1. Finely chop a coarse crust from a long loaf and cover the crumb with cream or milk. After 10 minutes, remove and squeeze well.
2. Peel the potatoes. Cut off the remains of chicken fat and film from the breast. Cut the meat into slices and chop into the smallest mince any way, add salt.
3. Combine the minced chicken with the soaked crumb and egg. Add potatoes, grated on a fine grater, and mix well again. If, when chopping potatoes, a lot of juice is released, be sure to decant it, otherwise the souffle mass will turn out to be watery. Lastly, gently mix the whipped squirrel into the meat mass.
4. Spread the chicken souffle into small-sized forms and place them on the steamer grid. It is desirable that the containers were made of silicone, they do not need to be lubricated with oil.
5. Pour a couple glasses of water into a double boiler, set the grid with the souffle and cook for a couple of forty-five minutes.
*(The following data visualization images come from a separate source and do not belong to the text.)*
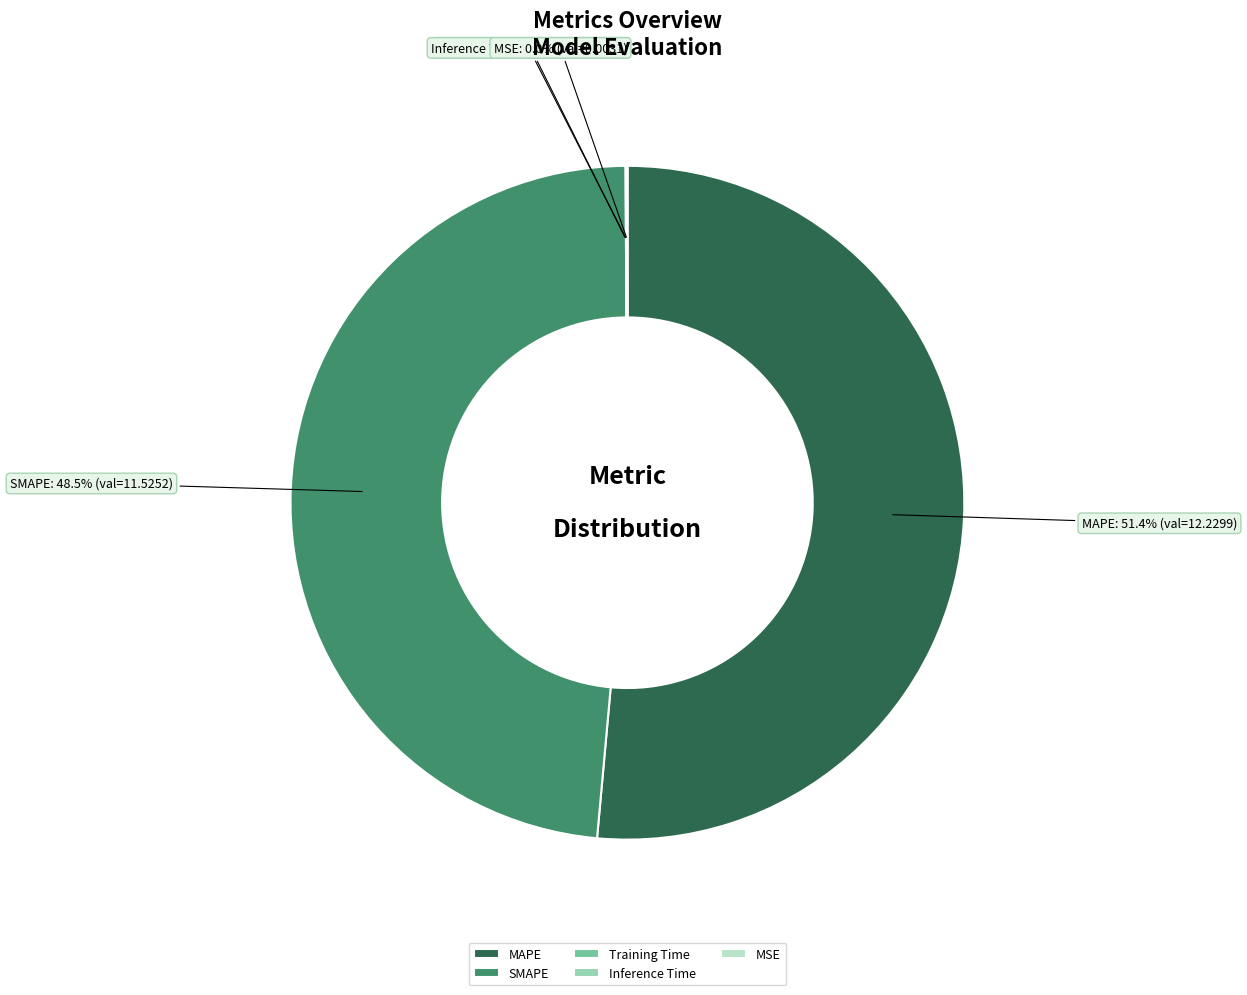

Does SMAPE account for over 50% of the chart?

No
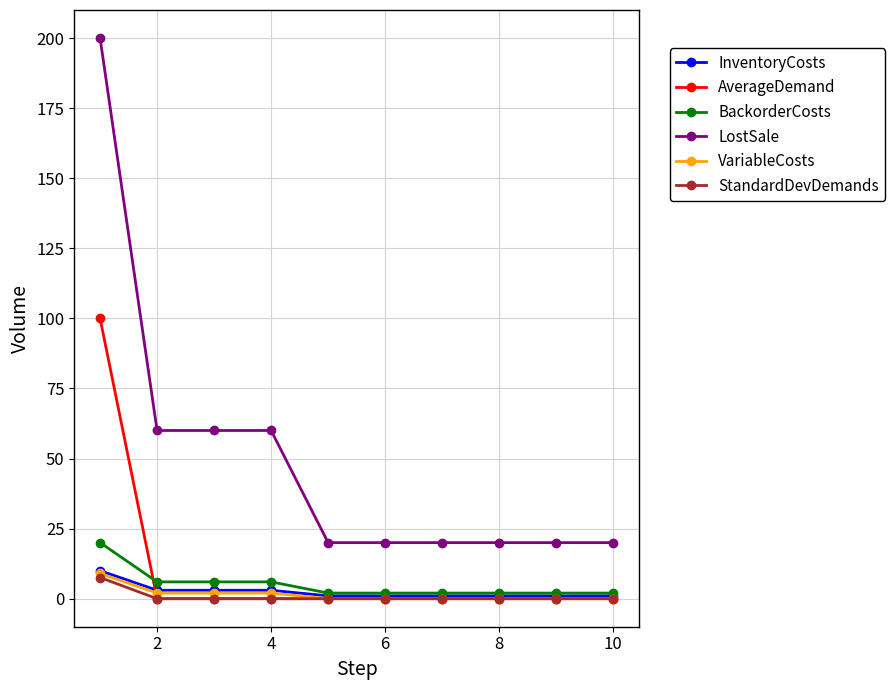

Reading left to right, extract all data points from this chart.

InventoryCosts: 10.0	3.0	3.0	3.0	1.0	1.0	1.0	1.0	1.0	1.0
AverageDemand: 100.0	0.0	0.0	0.0	0.0	0.0	0.0	0.0	0.0	0.0
BackorderCosts: 20.0	6.0	6.0	6.0	2.0	2.0	2.0	2.0	2.0	2.0
LostSale: 200.0	60.0	60.0	60.0	20.0	20.0	20.0	20.0	20.0	20.0
VariableCosts: 9.0	2.0	2.0	2.0	0.0	0.0	0.0	0.0	0.0	0.0
StandardDevDemands: 7.6	0.0	0.0	0.0	0.0	0.0	0.0	0.0	0.0	0.0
Recipe for a steam diet souffle from chicken with rice to a kid up to a year
• breast fillet - 100 gr .;
• two spoons of pasteurized milk;
• round grain rice - 1 tsp;
• one quail egg;
• butter 72% butter - a full spoon.
1. Boil well-washed chicken meat in a little salted water for half an hour. To preserve valuable nutrients as much as possible, immerse the meat only in boiling water and cook under the lid.
2. Cool the fillets right in the broth, then remove and twist in a meat grinder, preferably twice.
3. Rinse the rice with cold water and cook it well with cold water. Rinse again, decant all moisture.
4. Mix the minced chicken with rice. Break the quail egg, pour in the milk, and be sure to add a little. Add half the melted butter, mix.
5. Put the resulting meat mass into the form and place it in a special multicooker container. Cook for about half an hour, if you use a special double boiler, cooking time is the same.
6. Before giving the souffle to the baby, pour it with the remaining warm oil.
Diet soufflé - cooking tricks and useful tips
• Do not chill boiled meat from broth, it will crust and become dry. For faster cooling, place the pan in a bowl of cold water.
• To maximize the airiness of the diet soufflé, inject proteins at the very end, when the bulk is ready. Stir protein foam extremely carefully.
• To reduce the calorie content of the dish, quail eggs can be used instead of chicken eggs. To replace one chicken, you should take five quail.
• For whipping proteins, use only clean and always dry dishes. Even insignificant pollution, and especially fat, will not allow to receive magnificent foam. Proteins must be pre-cooled, and while beating, add some salt.